Erin Shepherd, formerly known as David, was working as a post-doctoral research assistant at the prestigious university when she was found dead in her home.
The 27-year-old took her own life despite being apparently pleased with her transition from man to woman, Oxford Coroner's Court was told.
She sent a suicide note to her parents and two sisters via email before being found dead at her flat in East Oxford on 20 January.
Oxfordshire coroner Darren Salter described the researcher's death as a "tragic case".
"This was a great shock," he is quoted as saying in the Oxford Mail on Wednesday (19 April). "Those closest to her did not foresee this. Things seemed to be going in the right direction. Very sadly, something caused her to decide to take her own life."
Shepherd was found by firefighters who forced their way into her flat after police closed the street due to concerns over deadly fumes.
A container of white powder was found sat nearby her body, which was later confirmed as cyanide.
Evidence from Shepherd's doctor, Richard Baskerville, concerning her change from man to woman was read out in court.
He said in a statement: "She had recently come out as transgender. She had an extensive circle of friends and was pleased with her progress in transitioning. [Her death] was a sudden and tragic event."
On top of changing her name, Shepherd was also taking speech therapy to help in the change of identity.
She had completed her DPhil in chemistry at Corpus Christi College and had just begun work as a paid academic in the chemistry department.
Detective Sergeant Kevin Parsons, of Oxford CID, told the inquest: "She had struggled with her gender identity for most of her life.
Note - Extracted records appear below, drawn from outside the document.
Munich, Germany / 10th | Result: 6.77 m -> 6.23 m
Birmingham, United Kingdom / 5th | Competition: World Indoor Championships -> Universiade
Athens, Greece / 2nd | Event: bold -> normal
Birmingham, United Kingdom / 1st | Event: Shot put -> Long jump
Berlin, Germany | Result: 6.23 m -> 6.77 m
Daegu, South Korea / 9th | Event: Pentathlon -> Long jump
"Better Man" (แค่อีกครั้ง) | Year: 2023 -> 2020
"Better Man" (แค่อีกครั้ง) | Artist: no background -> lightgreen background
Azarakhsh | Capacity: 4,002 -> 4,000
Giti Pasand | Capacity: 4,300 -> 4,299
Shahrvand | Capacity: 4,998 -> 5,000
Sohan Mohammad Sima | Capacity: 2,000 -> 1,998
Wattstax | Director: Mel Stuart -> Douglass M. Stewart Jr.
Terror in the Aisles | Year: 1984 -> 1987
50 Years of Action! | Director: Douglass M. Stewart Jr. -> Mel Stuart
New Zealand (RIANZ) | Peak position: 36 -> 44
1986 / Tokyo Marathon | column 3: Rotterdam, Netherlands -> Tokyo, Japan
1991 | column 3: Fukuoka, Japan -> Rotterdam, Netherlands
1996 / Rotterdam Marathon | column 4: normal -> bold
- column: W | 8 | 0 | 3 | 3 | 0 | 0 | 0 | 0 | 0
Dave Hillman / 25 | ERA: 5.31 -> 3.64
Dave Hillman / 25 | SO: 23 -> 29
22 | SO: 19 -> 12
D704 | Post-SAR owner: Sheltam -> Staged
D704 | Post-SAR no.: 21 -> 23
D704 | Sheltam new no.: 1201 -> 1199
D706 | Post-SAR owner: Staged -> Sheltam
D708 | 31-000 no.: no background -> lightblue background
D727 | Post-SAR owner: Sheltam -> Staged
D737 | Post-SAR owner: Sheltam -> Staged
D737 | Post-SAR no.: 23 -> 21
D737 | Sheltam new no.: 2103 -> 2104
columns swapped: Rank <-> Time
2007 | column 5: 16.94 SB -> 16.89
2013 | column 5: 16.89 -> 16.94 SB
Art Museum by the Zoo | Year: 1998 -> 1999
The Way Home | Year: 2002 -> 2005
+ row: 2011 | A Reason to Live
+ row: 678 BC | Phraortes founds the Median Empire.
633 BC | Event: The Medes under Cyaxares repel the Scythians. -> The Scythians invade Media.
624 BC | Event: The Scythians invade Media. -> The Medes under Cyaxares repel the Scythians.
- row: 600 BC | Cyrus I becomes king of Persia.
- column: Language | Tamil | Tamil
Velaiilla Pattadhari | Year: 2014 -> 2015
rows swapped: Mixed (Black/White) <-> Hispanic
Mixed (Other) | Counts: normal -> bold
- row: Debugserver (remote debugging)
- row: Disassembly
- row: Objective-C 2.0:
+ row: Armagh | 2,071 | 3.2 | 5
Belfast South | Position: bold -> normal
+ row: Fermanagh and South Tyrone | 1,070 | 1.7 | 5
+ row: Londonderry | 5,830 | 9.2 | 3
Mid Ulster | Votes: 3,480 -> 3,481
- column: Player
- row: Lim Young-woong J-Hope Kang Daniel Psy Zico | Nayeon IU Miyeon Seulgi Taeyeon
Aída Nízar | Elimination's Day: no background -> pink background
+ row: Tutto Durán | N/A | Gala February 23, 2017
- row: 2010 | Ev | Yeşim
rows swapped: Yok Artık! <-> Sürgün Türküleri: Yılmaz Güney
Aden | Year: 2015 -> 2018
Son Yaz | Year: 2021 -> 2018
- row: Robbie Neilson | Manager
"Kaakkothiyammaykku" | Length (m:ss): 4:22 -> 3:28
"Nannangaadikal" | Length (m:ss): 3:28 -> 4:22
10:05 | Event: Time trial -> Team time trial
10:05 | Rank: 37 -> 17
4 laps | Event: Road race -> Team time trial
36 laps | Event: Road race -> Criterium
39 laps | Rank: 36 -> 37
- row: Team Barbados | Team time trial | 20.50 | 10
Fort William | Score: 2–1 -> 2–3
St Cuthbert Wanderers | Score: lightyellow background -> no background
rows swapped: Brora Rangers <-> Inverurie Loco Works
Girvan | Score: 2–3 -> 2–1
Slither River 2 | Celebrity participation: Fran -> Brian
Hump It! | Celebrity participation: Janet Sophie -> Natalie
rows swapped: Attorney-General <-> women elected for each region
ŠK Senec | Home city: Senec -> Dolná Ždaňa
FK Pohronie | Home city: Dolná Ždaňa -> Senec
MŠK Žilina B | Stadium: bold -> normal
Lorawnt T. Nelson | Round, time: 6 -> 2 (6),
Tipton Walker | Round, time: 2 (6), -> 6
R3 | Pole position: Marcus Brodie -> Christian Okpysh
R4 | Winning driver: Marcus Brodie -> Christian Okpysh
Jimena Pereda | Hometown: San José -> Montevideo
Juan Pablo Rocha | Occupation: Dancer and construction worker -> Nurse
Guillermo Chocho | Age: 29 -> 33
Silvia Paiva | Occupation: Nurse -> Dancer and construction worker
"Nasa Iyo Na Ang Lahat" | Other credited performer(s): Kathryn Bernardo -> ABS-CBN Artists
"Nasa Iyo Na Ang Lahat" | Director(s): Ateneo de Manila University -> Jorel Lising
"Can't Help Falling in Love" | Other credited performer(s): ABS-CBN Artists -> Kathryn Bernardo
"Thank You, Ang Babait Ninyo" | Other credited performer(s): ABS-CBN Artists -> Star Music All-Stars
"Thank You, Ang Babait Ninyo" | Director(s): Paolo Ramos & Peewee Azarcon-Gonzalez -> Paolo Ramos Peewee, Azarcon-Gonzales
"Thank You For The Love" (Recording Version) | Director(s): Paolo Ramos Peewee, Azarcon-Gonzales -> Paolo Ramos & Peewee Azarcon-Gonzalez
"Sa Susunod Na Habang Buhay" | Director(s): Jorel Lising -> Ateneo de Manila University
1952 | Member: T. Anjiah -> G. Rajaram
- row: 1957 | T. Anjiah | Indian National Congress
She was doing well and showing no signs of unhappiness."
He added that Shepherd had been unable to attend school as a teenager after being diagnosed with chronic fatigue syndrome, but worked hard to continue her studies.
Police were called to her home on the day of her death by her sister, Sophie, after she received an email entitled, "I am so sorry".
The court heard Sophie rang her sister urging her to flush the cyanide down the toilet, but to no avail.
The university released a statement saying that Shepherd was "an outstanding chemist" whose death "greatly saddened" her friends.
Salter concluded Shepherd died of suicide.